Stored data entries
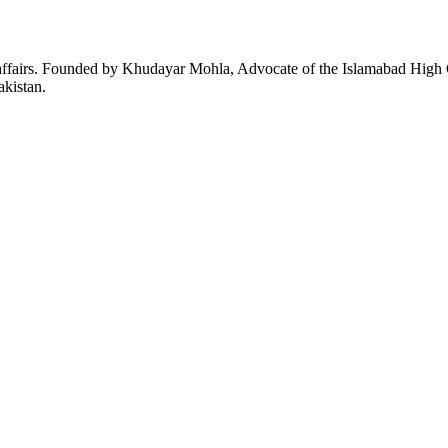
affairs. Founded by Khudayar Mohla, Advocate of the Islamabad High Co
akistan.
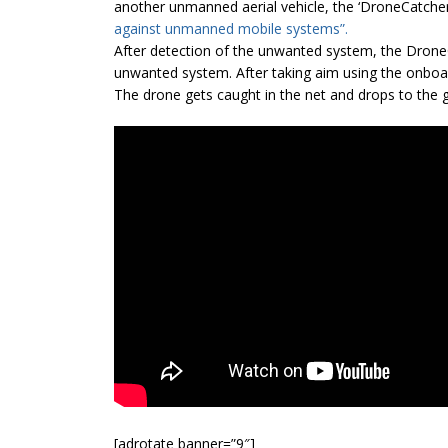
another unmanned aerial vehicle, the ‘DroneCatcher’
against unmanned mobile systems”.
After detection of the unwanted system, the Drone
unwanted system. After taking aim using the onboar
The drone gets caught in the net and drops to the 
[adrotate banner=”9″]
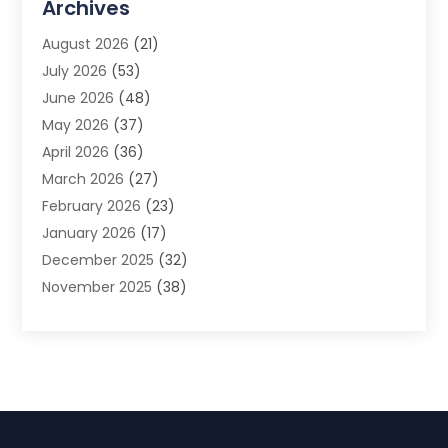
Archives
Advertising Photographer
(1)
August 2026
(21)
Agricultural Product Wholesaler
(2)
July 2026
(53)
Agricultural Service
(7)
June 2026
(48)
Agriculture
(3)
May 2026
(37)
Air Conditioner
(10)
April 2026
(36)
Air Conditioning
(53)
March 2026
(27)
Air Conditioning Contractors & Systems
(4)
February 2026
(23)
Air Quality Control
(2)
January 2026
(17)
Alarm System
(5)
December 2025
(32)
Alcohol Manufacturer
(2)
November 2025
(38)
Allergy
(1)
October 2025
(56)
Alloys
(1)
September 2025
(43)
Alternative Medicine Practitioner
(4)
August 2025
(74)
Aluminum
(12)
July 2025
(88)
Aluminum Supplier
(1)
June 2025
(38)
Ambulance Service
(1)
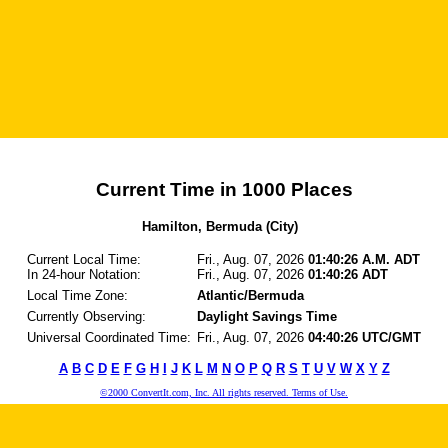
Current Time in 1000 Places
Hamilton, Bermuda (City)
Current Local Time:
Fri., Aug. 07, 2026
01:40:26 A.M. ADT
In 24-hour Notation:
Fri., Aug. 07, 2026
01:40:26 ADT
Local Time Zone:
Atlantic/Bermuda
Currently Observing:
Daylight Savings Time
Universal Coordinated Time:
Fri., Aug. 07, 2026
04:40:26 UTC/GMT
A
B
C
D
E
F
G
H
I
J
K
L
M
N
O
P
Q
R
S
T
U
V
W
X
Y
Z
©2000 ConvertIt.com, Inc. All rights reserved. Terms of Use.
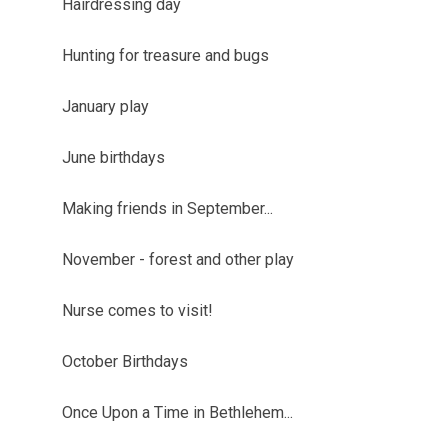
Hairdressing day
Hunting for treasure and bugs
January play
June birthdays
Making friends in September...
November - forest and other play
Nurse comes to visit!
October Birthdays
Once Upon a Time in Bethlehem...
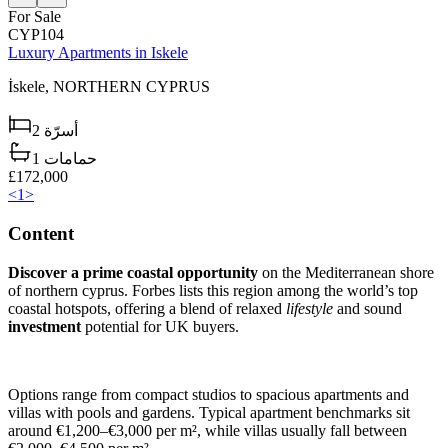
For Sale
CYP104
Luxury Apartments in Iskele
İskele,
NORTHERN CYPRUS
2
أسرّة
1
حمامات
£172,000
<
1
>
Content
Discover a prime coastal opportunity
on the Mediterranean shore
of northern cyprus. Forbes lists this region among the world’s top
coastal hotspots, offering a blend of relaxed
lifestyle
and sound
investment
potential for UK buyers.
Options range from compact studios to spacious apartments and
villas with pools and gardens. Typical apartment benchmarks sit
around €1,200–€3,000 per m², while villas usually fall between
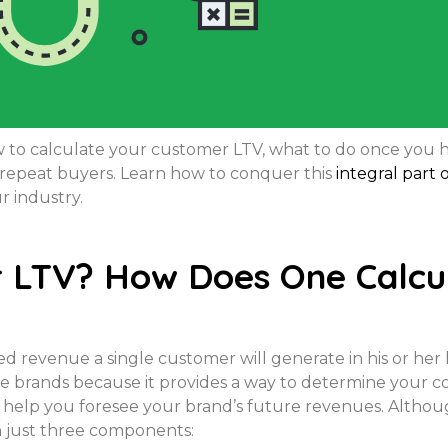
how to calculate your customer LTV, what to do once yo
e repeat buyers. Learn how to conquer this
integral part
r industry.
 LTV? How Does One Calcul
 revenue a single customer will generate in his or her l
 brands because it provides a way to determine your 
n help you foresee your brand’s future revenues. Althou
on just three components:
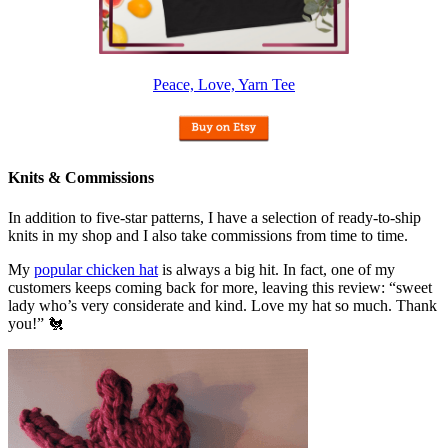
Peace, Love, Yarn Tee
Knits & Commissions
In addition to five-star patterns, I have a selection of ready-to-ship
knits in my shop and I also take commissions from time to time.
My
popular chicken hat
is always a big hit. In fact, one of my
customers keeps coming back for more, leaving this review: “sweet
lady who’s very considerate and kind. Love my hat so much. Thank
you!” 🐔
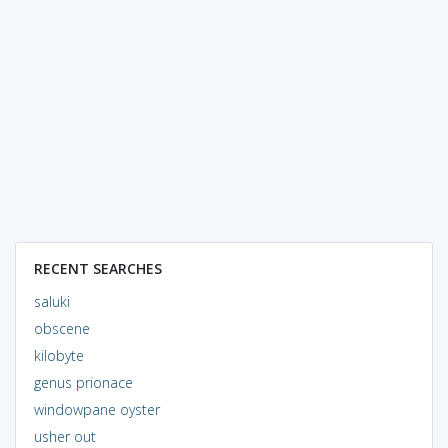
RECENT SEARCHES
saluki
obscene
kilobyte
genus prionace
windowpane oyster
usher out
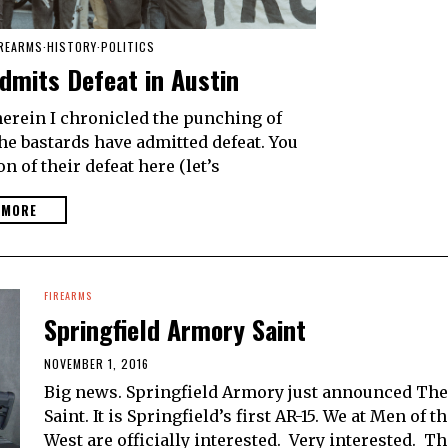
IREARMS
·
HISTORY
·
POLITICS
dmits Defeat in Austin
herein I chronicled the punching of
he bastards have admitted defeat. You
n of their defeat here (let’s
 MORE
FIREARMS
Springfield Armory Saint
NOVEMBER 1, 2016
Big news. Springfield Armory just announced The
Saint. It is Springfield’s first AR-15. We at Men of t
West are officially interested. Very interested. T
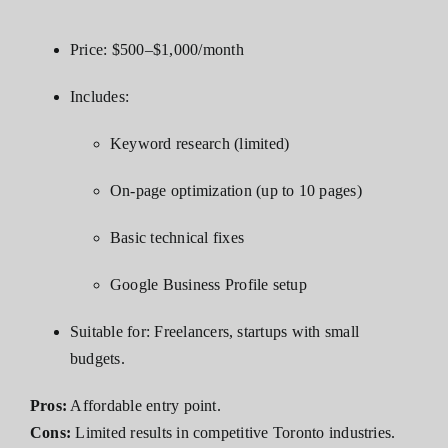
Price: $500–$1,000/month
Includes:
Keyword research (limited)
On-page optimization (up to 10 pages)
Basic technical fixes
Google Business Profile setup
Suitable for: Freelancers, startups with small
budgets.
Pros:
Affordable entry point.
Cons:
Limited results in competitive Toronto industries.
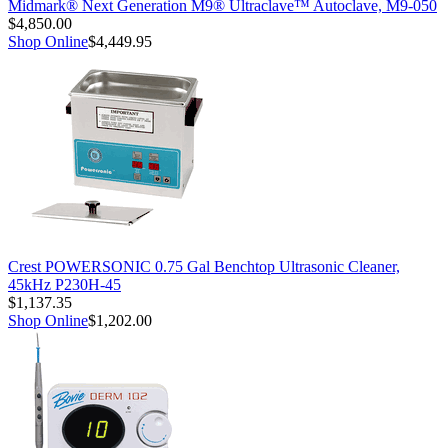
Midmark® Next Generation M9® Ultraclave™ Autoclave, M9-050
$4,850.00
Shop Online
$4,449.95
Crest POWERSONIC 0.75 Gal Benchtop Ultrasonic Cleaner,
45kHz P230H-45
$1,137.35
Shop Online
$1,202.00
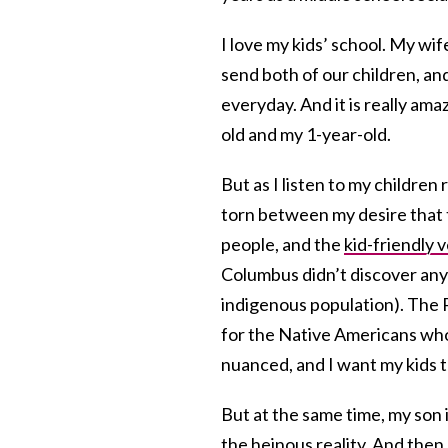
I love my kids’ school. My wife
send both of our children, and
everyday. And it is really am
old and my 1-year-old.
But as I listen to my children
torn between my desire that t
people, and the
kid-friendly 
Columbus didn’t discover any
indigenous population). The 
for the Native Americans who
nuanced, and I want my kids t
But at the same time, my son i
the heinous reality. And then, 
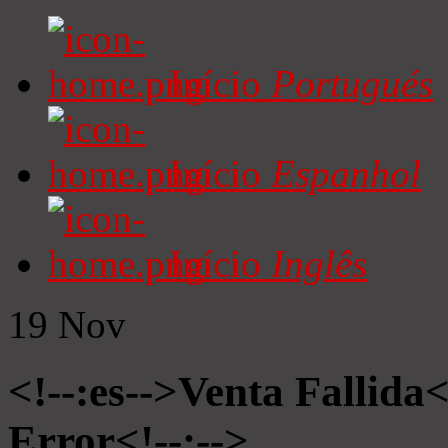
Início
Portugués
Início
Espanhol
Início
Inglês
19
Nov
<!--:es-->Venta Fallida<
Error<!--:-->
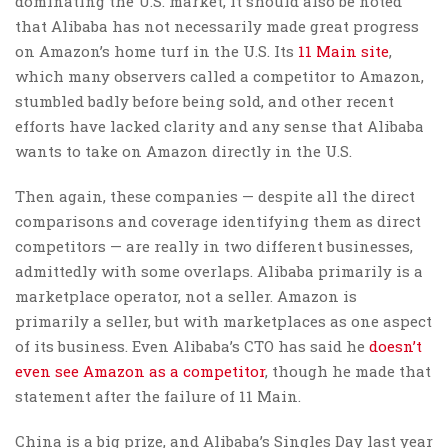
dominating the U.S. market, it should also be noted
that Alibaba has not necessarily made great progress
on Amazon’s home turf in the U.S. Its
11 Main site
,
which many observers called a competitor to Amazon,
stumbled badly before being sold, and other recent
efforts have lacked clarity and any sense that Alibaba
wants to take on Amazon directly in the U.S.
Then again, these companies — despite all the direct
comparisons and coverage identifying them as direct
competitors — are really in two different businesses,
admittedly with some overlaps. Alibaba primarily is a
marketplace operator, not a seller. Amazon is
primarily a seller, but with marketplaces as one aspect
of its business. Even Alibaba’s CTO has said he
doesn’t
even see Amazon as a competitor
, though he made that
statement after the failure of 11 Main.
China is a big prize, and Alibaba’s Singles Day last year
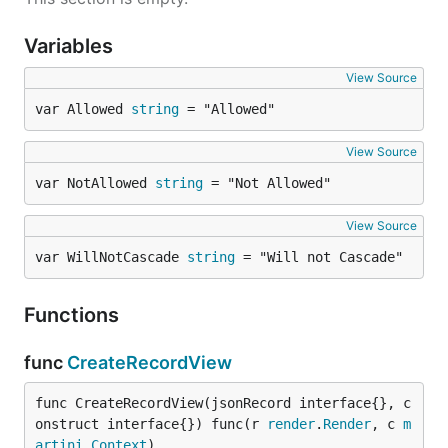
Variables
View Source
var Allowed 
string
 = "Allowed"
View Source
var NotAllowed 
string
 = "Not Allowed"
View Source
var WillNotCascade 
string
 = "Will not Cascade"
Functions
func
CreateRecordView
func CreateRecordView(jsonRecord interface{}, c
onstruct interface{}) func(r 
render
.
Render
, c 
m
artini
.
Context
)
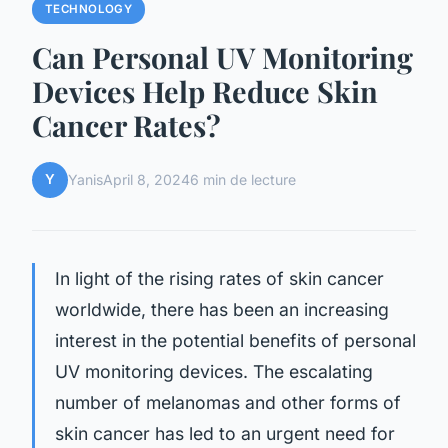
TECHNOLOGY
Can Personal UV Monitoring
Devices Help Reduce Skin
Cancer Rates?
Y
Yanis
April 8, 2024
6 min de lecture
In light of the rising rates of skin cancer
worldwide, there has been an increasing
interest in the potential benefits of personal
UV monitoring devices. The escalating
number of melanomas and other forms of
skin cancer has led to an urgent need for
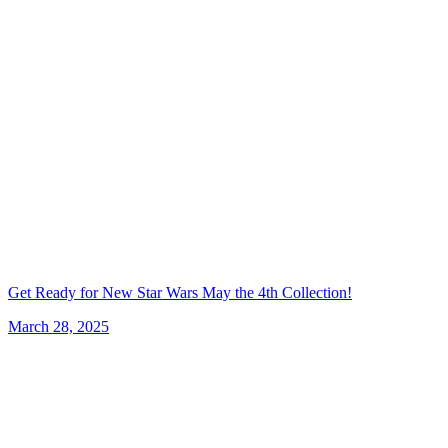
Get Ready for New Star Wars May the 4th Collection!
March 28, 2025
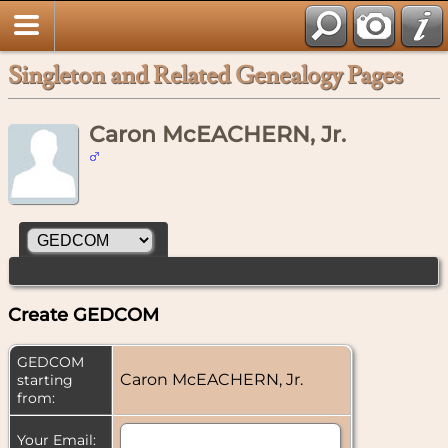
Singleton and Related Genealogy Pages
Caron McEACHERN, Jr.
Create GEDCOM
GEDCOM
Caron McEACHERN, Jr.
starting
from:
Your Email:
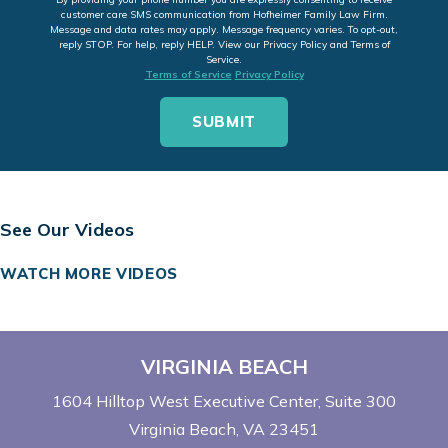
customer care SMS communication from Hofheimer Family Law Firm.
Message and data rates may apply. Message frequency varies. To opt-out,
reply STOP. For help, reply HELP. View our Privacy Policy and Terms of
Service.
Terms of Service
Privacy Policy
See Our Videos
WATCH MORE VIDEOS
VIRGINIA BEACH
1604 Hilltop West Executive Center
Suite 300
Virginia Beach, VA 23451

• What you are asked to do
Once the line with "Limited results in" is found in the data above, reproduce it and each line after it exactly, through the line with "Columbus didn’t discover any". Omit the pictures.

• Written solution
Limited results in competitive Toronto industries.
Midmark® Next Generation M9® Ultraclave™ Autoclave, M9-050
$4,850.00
Shop Online
$4,449.95
Crest POWERSONIC 0.75 Gal Benchtop Ultrasonic Cleaner,
45kHz P230H-45
$1,137.35
Shop Online
$1,202.00
I love my kids’ school. My wife
send both of our children, and
everyday. And it is really am
old and my 1-year-old.
But as I listen to my children
torn between my desire that t
people, and the
kid-friendly 
Columbus didn’t discover any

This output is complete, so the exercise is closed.